Dans le cadre de la crise sanitaire, le télétravail a le plus souvent été imposé au salarié par l’employeur en application de l’article L.1222-11 qui l’autorise à le faire dans ces circonstances. En revanche, le Code du travail ne fixe pas le délai de prévenance que doit respecter l’employeur lorsqu’il envisage un retour à une activité en présentiel sur site.  

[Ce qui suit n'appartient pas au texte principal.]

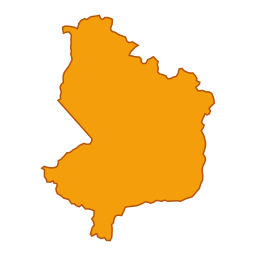 the district of Campos Verdes, Goiás, Brazil
{"feature_id": "56859067B87172144866802", "entity_name": "Campos Verdes", "entity_type": "district", "adm_level": 2, "iso_a3": "BRA", "parent_name": "Brazil", "parent_adm1": "Goiás", "projection": "orthographic", "projection_center": [-49.665, -14.2], "detail": "fine", "context": "isolated", "style": "filled", "palette": "amber", "viewbox_px": 256, "rotation_deg": 0, "n_neighbors": 0, "source": "geoboundaries", "source_scale": "gbopen_adm2", "svg_char_len": 2701}
<svg xmlns="http://www.w3.org/2000/svg" viewBox="0 0 256 256"><path d="M179.2,68.9L178.2,73.0L176.5,76.2L173.0,77.3L170.6,78.6L167.7,78.8L165.9,75.9L162.2,74.5L159.7,74.0L157.7,71.8L158.2,68.1L157.3,64.4L158.2,61.8L155.9,59.5L153.5,56.7L150.6,58.5L147.8,59.6L145.8,63.4L142.7,63.5L141.2,61.6L141.0,58.6L139.1,57.0L135.9,56.9L132.4,56.1L129.2,55.4L130.5,52.2L132.7,49.7L134.9,47.4L138.2,45.3L135.4,43.7L132.5,41.9L128.9,42.6L126.9,41.1L125.4,37.1L121.7,35.7L117.9,34.2L115.4,32.4L112.6,31.6L110.8,30.1L110.8,27.3L112.0,24.6L112.4,19.4L108.3,17.6L104.9,17.5L102.7,19.5L100.6,18.5L99.4,15.4L95.5,16.1L90.9,16.7L86.9,19.5L84.6,18.7L81.1,20.4L78.8,23.5L78.2,26.4L77.2,28.7L74.5,27.3L69.8,26.4L65.3,26.1L62.6,27.3L62.9,30.1L63.5,33.2L66.3,32.1L69.1,32.0L71.4,35.0L70.9,39.5L71.2,42.9L70.6,47.0L70.9,49.2L71.4,51.8L70.7,54.0L71.7,57.4L72.0,59.9L70.9,62.1L68.7,66.5L67.1,68.4L64.1,72.9L63.2,76.0L63.1,79.1L63.4,82.4L61.6,84.0L60.1,86.7L60.5,89.6L61.3,91.9L60.3,95.8L60.6,98.8L58.0,100.4L91.9,138.7L91.7,141.3L89.9,144.0L86.6,144.3L83.9,143.4L81.9,144.3L79.4,145.5L76.3,148.2L73.0,149.9L70.1,152.4L66.7,152.9L64.9,155.3L62.9,157.3L61.1,159.3L58.3,160.6L58.2,163.3L57.1,166.6L53.3,167.9L51.1,167.9L47.9,167.5L44.2,166.4L41.7,168.2L44.5,169.8L44.4,173.3L44.4,176.6L46.4,179.7L47.0,181.9L50.5,182.2L52.9,180.9L54.0,183.1L56.9,183.6L57.1,186.2L55.9,188.4L56.3,191.1L57.5,193.8L60.6,195.4L63.7,198.1L68.7,199.5L71.7,203.8L74.2,203.7L76.1,205.6L79.2,206.8L82.0,204.7L83.2,206.6L85.5,209.0L88.3,208.7L90.8,209.5L94.1,210.7L94.0,215.9L91.8,218.9L93.4,221.6L94.4,224.9L92.3,227.4L91.4,230.7L90.4,234.2L92.0,236.2L94.1,234.8L96.8,233.7L97.7,236.6L100.6,238.4L104.5,237.8L106.6,240.4L110.1,240.6L111.8,237.0L112.0,232.7L112.2,228.4L111.6,224.8L113.3,222.9L114.1,218.9L115.6,216.0L117.8,215.2L121.7,215.5L123.9,210.9L125.3,207.2L128.1,206.7L136.3,205.8L139.5,204.8L145.6,201.8L148.6,202.4L150.6,203.2L153.3,202.4L156.1,200.5L158.3,200.6L161.4,201.3L164.6,200.2L166.9,201.0L169.3,201.2L172.4,201.0L177.7,200.8L180.5,201.2L183.3,200.0L186.0,198.7L189.1,197.8L192.2,196.6L194.5,194.2L197.0,191.0L199.3,188.5L201.0,183.1L202.6,180.0L202.8,176.1L202.1,169.4L203.0,165.8L204.4,163.2L205.5,159.6L204.9,156.7L203.3,154.5L203.8,151.8L204.7,149.1L205.4,146.4L205.5,142.3L204.8,139.5L204.0,136.0L202.5,133.0L201.3,130.4L203.3,127.7L204.1,124.9L202.2,123.7L201.7,121.2L203.8,116.6L204.9,113.7L207.1,114.9L209.3,113.9L210.4,110.8L209.1,108.8L210.5,106.7L214.3,103.2L213.8,99.2L212.7,95.6L211.6,93.4L209.0,91.9L206.1,91.9L202.3,90.4L198.3,91.1L195.8,87.3L199.0,84.6L199.9,82.3L196.4,80.7L196.9,78.5L195.3,75.8L192.7,72.9L189.9,73.1L187.1,72.2L183.4,70.3L182.2,68.5L179.2,68.9Z" fill="#f59e0b" stroke="#b45309" stroke-width="1.5"/></svg>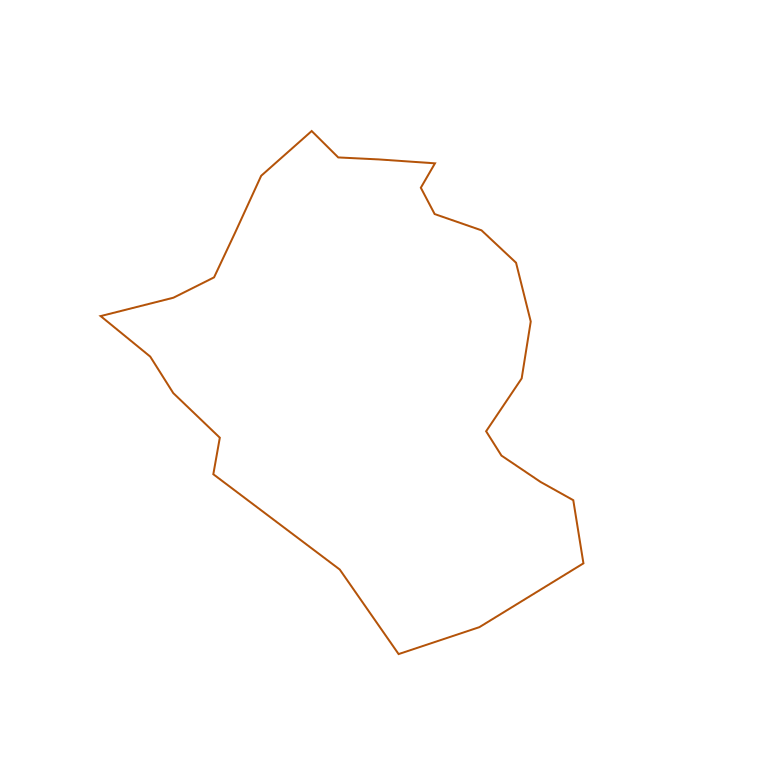 the border of Xagħra, rotated 127°
{"feature_id": "MLT-5978", "entity_name": "Xagħra", "entity_type": "state/province", "adm_level": 1, "iso_a3": "MLT", "parent_name": "Malta", "parent_adm1": "", "projection": "equal_earth", "projection_center": [14.268, 36.052], "detail": "fine", "context": "isolated", "style": "outline", "palette": "amber", "viewbox_px": 768, "rotation_deg": 127, "n_neighbors": 0, "source": "natural_earth", "source_scale": "10m", "svg_char_len": 502}
<svg xmlns="http://www.w3.org/2000/svg" viewBox="0 0 768 768"><g transform="rotate(127 384 384)"><path d="M407.2,116.8L520.8,161.5L590.9,209.8L558.8,307.7L558.8,466.0L525.7,482.8L518.1,546.8L502.8,587.2L500.3,651.2L441.8,604.1L401.1,583.9L352.7,594.0L291.6,607.4L225.5,594.0L230.6,556.9L207.7,523.2L177.1,476.1L205.1,472.7L217.8,445.8L202.6,398.6L207.7,351.5L245.8,304.4L296.7,277.4L360.3,274.0L370.5,247.1L368.0,200.0L362.9,162.9L407.2,116.8Z" fill="none" stroke="#b45309" stroke-width="2"/></g></svg>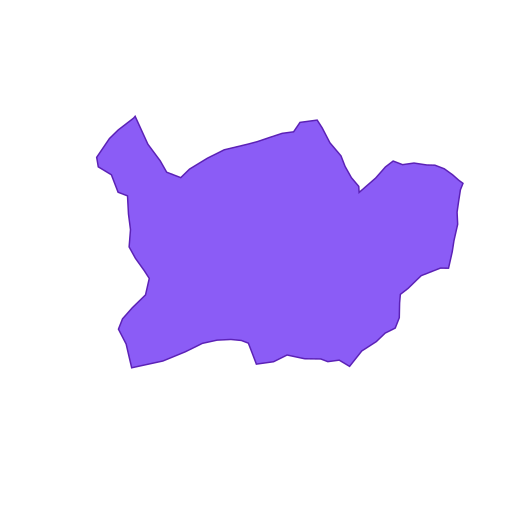 Kophung, Chagang-do, North Korea, rotated 201°
{"feature_id": "82179303B51910076802628", "entity_name": "Kophung", "entity_type": "district", "adm_level": 2, "iso_a3": "PRK", "parent_name": "North Korea", "parent_adm1": "Chagang-do", "projection": "mercator", "projection_center": [125.859, 40.575], "detail": "fine", "context": "isolated", "style": "filled", "palette": "violet", "viewbox_px": 512, "rotation_deg": 201, "n_neighbors": 0, "source": "geoboundaries", "source_scale": "gbopen_adm2", "svg_char_len": 1239}
<svg xmlns="http://www.w3.org/2000/svg" viewBox="0 0 512 512"><g transform="rotate(201 256 256)"><path d="M129.1,186.5L123.2,205.3L113.0,219.2L107.8,230.3L100.2,238.6L100.1,249.7L105.1,263.6L107.5,271.9L102.4,280.3L97.3,291.4L94.7,296.9L79.5,310.8L71.9,313.6L74.3,330.2L76.7,341.3L79.1,357.9L84.0,369.0L86.5,380.0L88.9,391.1L88.8,398.0L93.9,399.4L101.4,402.2L111.5,404.9L121.5,404.9L129.1,402.2L141.8,399.4L151.9,393.8L162.0,393.8L167.1,385.5L172.2,371.7L182.5,352.3L185.0,357.8L195.0,363.3L205.0,371.6L212.5,379.9L227.6,388.2L240.1,399.3L247.6,404.8L262.8,396.5L265.4,385.4L275.5,379.9L285.7,371.6L295.8,363.2L303.4,357.7L323.7,343.8L336.4,329.9L349.2,313.3L354.3,302.2L369.4,302.2L379.5,310.5L397.0,321.6L418.9,343.1L419.6,341.0L429.8,324.3L434.9,313.2L440.1,291.0L436.6,285.1L435.2,282.7L420.1,280.0L407.6,266.1L397.5,266.1L390.1,249.5L382.6,235.6L377.7,219.0L367.7,210.6L355.1,202.3L347.6,196.8L345.2,180.1L352.9,163.4L358.1,149.5L358.2,138.4L345.7,127.3L338.2,116.2L332.0,107.1L305.3,124.6L287.6,141.3L274.8,155.2L262.2,163.5L249.5,169.1L239.4,171.9L231.9,171.9L224.4,163.6L216.9,155.2L201.7,163.6L191.5,174.7L173.8,177.5L158.6,183.1L151.1,183.1L141.0,188.6L129.1,186.5Z" fill="#8b5cf6" stroke="#5b21b6" stroke-width="1.5"/></g></svg>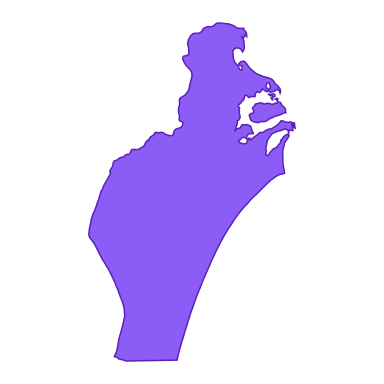 Rio Grande, Rio Grande do Sul, Brazil
{"feature_id": "56859067B90726041469305", "entity_name": "Rio Grande", "entity_type": "district", "adm_level": 2, "iso_a3": "BRA", "parent_name": "Brazil", "parent_adm1": "Rio Grande do Sul", "projection": "orthographic", "projection_center": [-52.29, -32.209], "detail": "fine", "context": "isolated", "style": "filled", "palette": "violet", "viewbox_px": 384, "rotation_deg": 0, "n_neighbors": 0, "source": "geoboundaries", "source_scale": "gbopen_adm2", "svg_char_len": 5967}
<svg xmlns="http://www.w3.org/2000/svg" viewBox="0 0 384 384"><path d="M112.2,167.3L110.6,169.5L109.8,171.0L110.1,172.6L110.4,173.8L103.8,185.5L102.3,189.7L101.2,190.8L99.1,197.7L98.7,199.5L97.4,202.4L96.8,204.9L95.2,208.9L94.5,211.1L93.0,213.8L92.0,217.5L91.0,220.0L91.0,221.3L89.5,228.3L88.8,234.4L89.1,236.0L89.8,237.7L93.8,243.0L95.5,245.8L98.8,252.6L102.7,260.0L105.5,264.2L106.5,266.4L107.9,268.2L110.5,273.2L115.2,283.1L116.4,286.7L118.2,290.3L118.8,292.7L122.8,303.1L123.9,307.3L124.2,309.7L124.7,315.3L124.6,316.9L122.4,326.7L118.8,339.3L117.3,348.6L116.5,351.8L114.3,356.6L116.6,357.2L117.5,357.6L118.3,358.7L123.9,360.2L125.9,361.0L177.1,360.1L178.1,355.3L180.6,345.8L184.0,334.7L184.6,332.5L190.8,312.7L196.1,297.8L198.8,290.9L199.9,288.4L202.8,281.0L203.5,279.4L205.1,275.6L207.4,270.4L208.4,268.1L209.5,265.7L210.4,263.4L211.8,260.2L212.9,257.8L213.6,256.6L215.8,251.7L219.5,244.4L220.7,242.1L223.8,236.4L228.3,228.8L232.8,222.1L234.5,219.3L236.6,216.5L240.1,211.7L243.0,208.3L244.4,206.6L247.3,203.8L250.1,200.3L252.8,197.5L257.3,193.4L262.8,187.8L267.2,183.5L270.7,180.3L273.3,178.3L276.0,176.4L278.6,175.0L280.6,174.2L281.9,174.1L284.6,173.3L283.9,168.6L283.6,167.5L283.1,164.8L282.8,162.0L282.9,160.0L282.7,152.1L283.2,148.3L284.0,146.1L284.5,143.0L288.5,137.0L289.1,135.3L288.2,134.2L285.7,135.1L283.4,136.8L282.1,139.2L281.2,139.7L279.9,143.7L278.4,144.6L277.9,146.3L275.4,148.0L273.0,149.1L270.1,152.5L268.0,155.6L265.7,154.9L265.9,153.3L266.3,151.3L265.8,147.9L266.4,145.8L266.7,143.8L267.1,141.7L267.9,139.6L268.7,138.3L270.2,136.3L271.3,134.6L272.1,133.8L273.2,133.1L274.6,132.7L277.2,131.4L278.2,131.1L279.8,130.8L280.8,130.5L282.0,130.2L283.2,129.6L284.2,128.7L286.2,129.5L287.7,129.9L288.5,131.2L289.6,130.1L291.4,130.3L293.0,130.6L292.6,127.5L291.8,124.4L291.8,122.6L290.6,121.7L288.5,122.4L287.0,122.3L285.8,122.1L283.7,121.3L282.7,120.9L281.2,120.7L280.1,122.1L277.9,124.5L275.7,126.2L273.4,127.5L272.4,128.4L271.3,128.8L269.7,128.9L268.7,129.2L266.9,129.9L264.9,131.0L263.1,132.4L260.5,132.4L259.0,133.1L258.2,134.0L256.8,135.3L255.0,136.3L250.5,139.9L249.5,139.6L249.8,138.1L248.7,138.3L247.9,139.3L247.5,140.3L246.8,142.5L245.7,143.6L244.5,143.8L242.1,143.6L241.0,143.0L239.5,142.5L238.6,141.0L239.7,140.2L242.7,137.2L244.2,137.4L246.6,138.8L246.8,137.0L247.2,135.4L248.6,134.2L250.4,133.6L253.2,133.8L253.1,132.5L252.0,131.2L251.5,128.7L250.5,126.0L247.3,124.6L244.8,124.8L242.7,124.6L241.7,125.1L240.5,127.4L239.3,128.2L237.0,128.7L235.3,130.4L235.8,127.7L236.6,125.8L237.4,122.8L237.2,120.7L238.7,120.1L239.8,118.4L240.1,117.1L239.6,114.1L239.1,113.0L239.5,111.2L238.9,110.0L239.7,108.5L238.7,106.4L238.3,105.2L241.5,102.2L241.9,101.1L243.7,100.0L244.7,96.1L245.2,95.2L247.2,95.7L248.0,96.9L248.9,97.6L250.2,96.7L251.7,96.7L253.2,96.4L255.0,96.7L255.2,94.5L255.7,93.5L256.6,91.7L257.7,91.7L259.6,92.6L260.5,91.4L261.7,90.6L262.2,89.0L263.2,89.2L265.5,91.2L267.4,91.7L268.8,90.3L269.5,91.5L270.4,92.2L273.0,91.7L275.1,90.8L277.1,89.4L278.2,90.1L279.4,90.5L279.5,91.8L280.1,93.2L280.6,91.6L280.0,88.6L276.7,84.9L275.3,84.3L274.6,82.4L273.4,80.9L272.0,79.4L268.7,77.9L262.8,76.4L256.0,73.4L252.5,70.6L249.1,67.3L245.9,62.8L243.9,61.1L240.8,61.7L239.5,62.9L238.8,64.0L239.2,65.1L241.9,65.8L241.8,67.0L242.2,68.3L241.8,70.1L240.0,69.8L238.7,67.2L237.5,65.3L235.1,62.8L234.4,61.3L233.4,58.2L233.2,55.1L232.7,52.2L233.2,50.4L233.8,49.5L235.7,48.2L236.7,47.9L238.0,47.9L240.6,48.9L242.6,51.8L243.8,49.9L244.2,47.4L244.3,44.9L244.0,43.2L243.9,40.6L242.2,38.1L241.5,36.1L243.4,38.0L244.5,36.6L245.0,34.7L245.7,35.4L246.7,36.5L246.6,34.0L246.3,32.8L244.9,30.6L243.7,29.8L243.8,28.4L238.3,28.3L237.1,27.9L233.4,25.6L228.7,23.9L219.8,23.0L217.3,23.0L215.8,23.9L213.3,26.0L212.3,26.5L210.6,26.8L208.5,26.6L206.7,26.9L203.6,28.4L202.7,29.4L201.6,31.7L198.9,33.2L194.6,33.3L193.0,33.7L191.0,35.4L188.3,40.0L187.6,44.0L188.5,47.7L188.8,51.0L188.9,53.3L188.2,54.8L187.3,55.3L183.5,56.3L182.9,57.3L182.8,59.4L184.2,62.4L185.8,65.1L190.4,70.1L191.6,72.3L192.0,75.2L191.8,77.3L190.0,83.8L189.0,88.7L188.2,90.8L186.1,93.8L184.6,95.4L180.5,97.8L179.7,98.7L179.3,99.8L179.7,104.3L178.7,107.4L178.4,110.5L178.9,113.6L179.5,115.8L179.4,117.0L179.2,118.4L179.2,120.2L180.2,121.2L181.4,121.4L182.5,122.0L182.9,123.3L182.7,124.8L182.1,126.0L180.8,127.3L179.9,127.9L178.9,128.2L177.4,128.5L176.1,129.0L174.3,130.5L173.8,132.0L173.3,134.0L172.9,135.0L171.9,135.7L170.4,135.7L167.9,135.2L166.3,134.6L165.0,134.0L163.9,133.1L162.8,132.7L161.7,132.3L160.5,132.4L159.2,132.7L158.2,132.7L156.3,132.3L155.0,132.5L154.6,133.7L153.5,135.0L150.5,137.0L149.7,138.0L149.1,139.2L148.6,140.5L147.6,140.2L145.4,142.7L145.1,143.8L144.5,145.2L143.4,146.4L142.5,147.0L138.8,149.1L137.4,149.6L132.3,149.4L131.1,150.5L130.4,152.4L129.6,153.9L128.3,154.5L127.2,154.3L126.1,154.6L123.8,156.6L122.6,157.1L120.5,157.6L119.2,158.2L118.0,159.3L116.5,160.3L114.8,160.8L113.9,161.4L113.2,162.8L112.8,165.4L112.2,167.3ZM268.8,90.3L266.4,87.4L266.0,85.0L267.2,83.0L269.4,83.0L269.7,85.0L270.4,86.0L270.5,88.0L269.5,88.3L268.8,90.3ZM277.6,102.3L276.7,103.2L274.7,103.4L273.3,104.2L271.4,104.3L269.7,103.5L268.3,103.3L266.7,103.4L263.5,104.2L262.7,103.2L259.4,102.9L257.4,103.6L256.2,103.8L255.1,104.3L254.7,105.9L253.2,106.9L252.6,107.8L252.6,109.0L253.7,110.5L253.5,112.2L253.1,113.1L250.7,113.6L249.4,114.7L249.4,116.0L250.8,120.0L252.5,121.2L253.4,121.7L257.5,122.6L259.0,122.4L261.2,121.5L263.9,121.7L266.4,121.0L269.9,118.6L272.7,117.6L273.8,116.7L279.9,114.9L284.6,112.7L285.8,112.8L285.5,110.8L285.6,109.2L284.4,107.6L281.5,104.7L281.2,103.6L280.0,102.2L277.6,102.3ZM273.9,93.9L270.9,94.3L268.0,94.1L270.3,95.5L271.9,95.6L273.1,96.9L274.8,96.6L275.0,94.7L273.9,93.9ZM291.8,122.6L293.1,124.3L294.1,127.5L295.2,128.2L294.6,124.9L294.5,123.0L291.8,122.6ZM277.6,102.3L277.8,98.7L276.9,98.3L275.2,99.0L276.8,99.8L277.6,102.3ZM272.4,97.8L271.2,97.6L271.7,99.3L272.6,99.8L272.4,97.8ZM288.2,134.2L289.0,132.2L288.5,131.2L288.2,134.2Z" fill="#8b5cf6" stroke="#5b21b6" stroke-width="1.5"/></svg>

Cependant ce délai de prévenance peut avoir été prévu par le plan de reprise d’activité qui doit être présenté aux élus du Comité social et économique (CSE) s’il existe dans l’entreprise. Il peut également être prévu par l’accord collectif sur le télétravail éventuellement conclu au sein de l’entreprise ou, à défaut, par une charte sur le télétravail élaborée par l’employeur après avis du CSE.

Dans les faits, dans le cadre de la reprise d’activité de l’entreprise, un délai de prévenance de 2 jours est fréquemment appliqué.

La crise sanitaire et le recours important au télétravail ont mis en lumière certaines lacunes, notamment juridiques, dans l’encadrement de ce dispositif. C’est pourquoi un accord national interprofessionnel a été signé par les partenaires sociaux le 26 novembre 2020 et le protocole national pour assurer la santé et la sécurité des salariés en entreprise actualisé le 29 janvier 2021, mentionne cet accord comme un cadre de référence utile pour la mise en oeuvre du télétravail. Cet accord rappelle d’ailleurs le principe de la réversibilité du télétravail. Cette réversibilité peut s’effectuer à l’initiative de l’employeur ou du salarié et après accord mutuel avec retour dans l’emploi en présentiel tel qu’il résulte du contrat de travail.